Joy...she is such a joy...

and that is exactly what I've been missing.

My BSF teaching leader said just a couple of weeks ago, "where your eyes are fixed, will affect your joy."

Bingo.

When I have had my eyes on the circumstances of friends and family and on Brad and me and our family, I have been without hope, depressed, overwhelmed, filled with fear...

When I have had my eyes on Christ, I can handle the stresses of each day and live joyfully in the midst of them.

I dug through some more BSF notes and found this jewel:

"Begin with God and you will have the right view of people and circumstances."

"Begin with people and circumstances, and you will have the wrong view of God."

I know, I know, it seems so simple, so easy to me now.

But in the midst of a hard conversation and the lack of energy to do much of anything and the tears that just keep coming...

it's hard to remember those truths and these truths...

"When anxiety was great within me, your consolation brought me joy." - Psalm 94:19

"So with you: Now is your time of grief, but I will see you again and you will rejoice, and no one will take away your joy." - John 16:22

"I have told you these things, so that in me you may have peace. In this world you will have trouble. But take heart! I have overcome the world." - John 16:33

Praise God that at this hour I may have joy! That despite what sleep brings tonight, I can wake up with the joy of knowing God and that He has provided all I need for each day. This joy and peace is something the world cannot offer.

And praise God that He has given me a very small sliver of the joy that is mine through this little child.


And I'm so glad He did!

Wednesday, December 15, 2010

A time to release

A friend said to me yesterday, "I haven't really seen you smile since like October."

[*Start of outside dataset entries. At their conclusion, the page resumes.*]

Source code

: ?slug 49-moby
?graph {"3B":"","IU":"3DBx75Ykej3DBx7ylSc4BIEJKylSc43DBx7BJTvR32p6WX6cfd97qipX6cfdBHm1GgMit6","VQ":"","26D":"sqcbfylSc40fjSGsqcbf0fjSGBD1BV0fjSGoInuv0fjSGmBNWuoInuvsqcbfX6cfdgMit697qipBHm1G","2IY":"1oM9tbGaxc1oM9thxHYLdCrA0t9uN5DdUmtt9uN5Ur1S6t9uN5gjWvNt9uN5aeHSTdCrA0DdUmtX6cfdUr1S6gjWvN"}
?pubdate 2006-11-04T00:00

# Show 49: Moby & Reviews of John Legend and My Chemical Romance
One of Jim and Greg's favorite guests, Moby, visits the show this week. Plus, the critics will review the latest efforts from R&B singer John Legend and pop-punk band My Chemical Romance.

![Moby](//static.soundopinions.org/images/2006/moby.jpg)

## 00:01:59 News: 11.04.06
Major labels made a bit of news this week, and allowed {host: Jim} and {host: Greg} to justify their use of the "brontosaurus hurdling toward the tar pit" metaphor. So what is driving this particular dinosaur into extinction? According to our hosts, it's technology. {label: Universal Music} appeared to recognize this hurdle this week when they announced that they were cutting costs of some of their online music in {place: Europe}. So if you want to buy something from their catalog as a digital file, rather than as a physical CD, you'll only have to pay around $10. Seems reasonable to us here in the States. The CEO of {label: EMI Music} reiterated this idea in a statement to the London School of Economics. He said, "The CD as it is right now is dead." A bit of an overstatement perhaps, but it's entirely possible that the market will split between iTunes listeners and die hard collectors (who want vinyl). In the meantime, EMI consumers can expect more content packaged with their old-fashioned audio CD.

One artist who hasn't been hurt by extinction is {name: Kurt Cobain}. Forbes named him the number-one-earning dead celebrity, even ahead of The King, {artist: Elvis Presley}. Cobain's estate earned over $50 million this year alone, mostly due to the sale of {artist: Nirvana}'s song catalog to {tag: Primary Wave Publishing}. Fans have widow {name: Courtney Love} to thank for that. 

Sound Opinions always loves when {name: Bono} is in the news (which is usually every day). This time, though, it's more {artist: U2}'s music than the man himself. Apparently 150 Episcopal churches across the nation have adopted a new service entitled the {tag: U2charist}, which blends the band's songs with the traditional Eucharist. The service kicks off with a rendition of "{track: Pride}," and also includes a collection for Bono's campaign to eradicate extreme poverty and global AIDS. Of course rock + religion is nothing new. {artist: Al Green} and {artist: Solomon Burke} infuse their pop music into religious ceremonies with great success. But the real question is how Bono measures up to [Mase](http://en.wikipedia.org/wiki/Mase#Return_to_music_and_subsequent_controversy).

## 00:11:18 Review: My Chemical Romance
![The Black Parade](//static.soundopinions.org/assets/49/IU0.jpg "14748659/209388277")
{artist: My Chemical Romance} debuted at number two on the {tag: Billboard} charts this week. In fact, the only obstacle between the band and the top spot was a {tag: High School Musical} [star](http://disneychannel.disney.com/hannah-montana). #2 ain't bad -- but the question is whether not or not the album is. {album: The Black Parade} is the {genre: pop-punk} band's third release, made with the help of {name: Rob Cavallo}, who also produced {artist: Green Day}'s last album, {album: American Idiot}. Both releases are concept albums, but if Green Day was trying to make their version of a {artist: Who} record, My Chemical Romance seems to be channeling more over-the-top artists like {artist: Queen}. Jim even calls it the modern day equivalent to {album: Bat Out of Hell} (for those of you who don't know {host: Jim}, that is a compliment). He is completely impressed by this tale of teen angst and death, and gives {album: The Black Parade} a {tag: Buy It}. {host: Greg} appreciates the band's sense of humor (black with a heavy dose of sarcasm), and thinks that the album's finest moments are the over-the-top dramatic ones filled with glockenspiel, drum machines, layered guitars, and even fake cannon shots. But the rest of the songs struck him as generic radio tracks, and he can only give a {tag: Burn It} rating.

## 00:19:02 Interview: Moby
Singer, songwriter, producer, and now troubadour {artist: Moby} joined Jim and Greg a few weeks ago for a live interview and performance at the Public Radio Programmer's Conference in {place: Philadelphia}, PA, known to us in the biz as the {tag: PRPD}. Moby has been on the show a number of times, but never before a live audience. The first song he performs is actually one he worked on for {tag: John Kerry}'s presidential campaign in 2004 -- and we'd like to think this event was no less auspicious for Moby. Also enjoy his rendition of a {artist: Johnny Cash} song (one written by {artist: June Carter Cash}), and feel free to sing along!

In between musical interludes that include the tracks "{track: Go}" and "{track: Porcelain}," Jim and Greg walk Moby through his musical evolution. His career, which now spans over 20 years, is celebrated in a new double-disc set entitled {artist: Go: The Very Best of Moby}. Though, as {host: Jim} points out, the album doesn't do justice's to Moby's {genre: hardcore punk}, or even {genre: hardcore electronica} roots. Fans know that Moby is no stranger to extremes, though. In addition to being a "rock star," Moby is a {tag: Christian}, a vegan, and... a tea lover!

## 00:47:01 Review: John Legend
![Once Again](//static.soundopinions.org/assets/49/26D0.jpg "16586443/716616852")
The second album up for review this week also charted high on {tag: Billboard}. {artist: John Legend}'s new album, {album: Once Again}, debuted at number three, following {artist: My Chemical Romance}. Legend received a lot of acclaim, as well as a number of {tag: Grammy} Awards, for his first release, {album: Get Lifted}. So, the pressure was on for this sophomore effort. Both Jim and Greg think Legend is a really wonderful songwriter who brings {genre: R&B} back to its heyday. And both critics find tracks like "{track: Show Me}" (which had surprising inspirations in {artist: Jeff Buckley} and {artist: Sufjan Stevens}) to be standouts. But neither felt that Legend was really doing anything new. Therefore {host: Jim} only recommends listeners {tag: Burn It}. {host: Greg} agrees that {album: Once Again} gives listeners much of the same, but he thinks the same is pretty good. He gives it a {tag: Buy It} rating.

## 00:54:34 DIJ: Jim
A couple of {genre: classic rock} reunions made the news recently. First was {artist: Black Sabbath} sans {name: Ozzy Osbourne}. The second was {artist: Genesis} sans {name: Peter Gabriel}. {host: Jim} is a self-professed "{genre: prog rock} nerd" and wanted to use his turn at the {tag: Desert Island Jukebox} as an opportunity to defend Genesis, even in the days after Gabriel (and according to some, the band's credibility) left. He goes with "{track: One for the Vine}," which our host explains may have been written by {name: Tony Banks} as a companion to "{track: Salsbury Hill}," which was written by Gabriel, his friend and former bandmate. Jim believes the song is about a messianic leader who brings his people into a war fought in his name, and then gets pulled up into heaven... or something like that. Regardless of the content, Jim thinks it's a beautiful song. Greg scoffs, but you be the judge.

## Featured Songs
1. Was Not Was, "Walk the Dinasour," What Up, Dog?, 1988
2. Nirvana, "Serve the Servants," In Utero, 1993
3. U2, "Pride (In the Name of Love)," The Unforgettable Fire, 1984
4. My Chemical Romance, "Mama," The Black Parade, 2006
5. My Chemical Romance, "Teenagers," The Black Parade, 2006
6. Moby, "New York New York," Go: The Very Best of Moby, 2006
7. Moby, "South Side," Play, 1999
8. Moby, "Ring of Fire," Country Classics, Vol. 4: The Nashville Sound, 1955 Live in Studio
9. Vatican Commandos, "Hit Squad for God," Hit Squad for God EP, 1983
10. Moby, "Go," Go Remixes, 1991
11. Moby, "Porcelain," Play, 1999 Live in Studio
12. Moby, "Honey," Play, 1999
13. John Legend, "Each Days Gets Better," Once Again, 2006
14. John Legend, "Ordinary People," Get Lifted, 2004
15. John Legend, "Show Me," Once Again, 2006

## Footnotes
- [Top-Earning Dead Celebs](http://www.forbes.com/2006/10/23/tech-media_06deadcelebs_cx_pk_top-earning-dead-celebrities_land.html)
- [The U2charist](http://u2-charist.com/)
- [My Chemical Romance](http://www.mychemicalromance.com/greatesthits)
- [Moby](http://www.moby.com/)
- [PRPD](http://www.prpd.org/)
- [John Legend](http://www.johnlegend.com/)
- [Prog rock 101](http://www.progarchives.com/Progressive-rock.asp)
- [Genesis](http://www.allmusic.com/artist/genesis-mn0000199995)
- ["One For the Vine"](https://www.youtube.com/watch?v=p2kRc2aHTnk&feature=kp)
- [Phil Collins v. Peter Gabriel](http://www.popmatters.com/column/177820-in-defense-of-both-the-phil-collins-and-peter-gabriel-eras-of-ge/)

She meant no disrespect...she was truly telling me how she saw it, and I appreciate her honesty.

And, yes, I think that does about sum it up.

It's been a long last couple of months.

I breathe a heavy sigh as I type that.

I remember journaling in my Sabbath notebook about a year ago that I felt so completely blessed and fulfilled. That all was "right in the world" concerning my home, children, husband, friends, and church.

Then I wrote..."but I feel something is coming...and I pray that this mountain-top time will prepare me for what's ahead."

I feel like I am now in the midst of that "time" right now.

I haven't posted anything on my blog for almost a month. I've written partial and entire posts, but eventually decided to disregard them or delete them all together. It's been hard for me to separate my emotions and what they are saying about my current life and what God's Word says about it.

Much of what I have written and not published were really "self-pity" posts. One night about 2 weeks ago, I read through a post I was just about to publish and realized how incredibly self-absorbed, whiny, and ungrateful it sounded.

It really disgusted me.

At that moment, I felt as if God was saying to stop using my blog to release my burdens...but to instead release them to Him.

So, my blog has cease to exist until I felt I was able to take all the burdens I have (and am continuing to carry around) to Him first.

I'm still working...daily...at laying my burdens at His feet. It's been a grueling road, especially these last 6 weeks, but I'm praying that as I travel through these trials, God continues to refine me, placing me in conditions where all the muck can be sifted off the top to reveal a more beautiful and clearer reflection of Himself.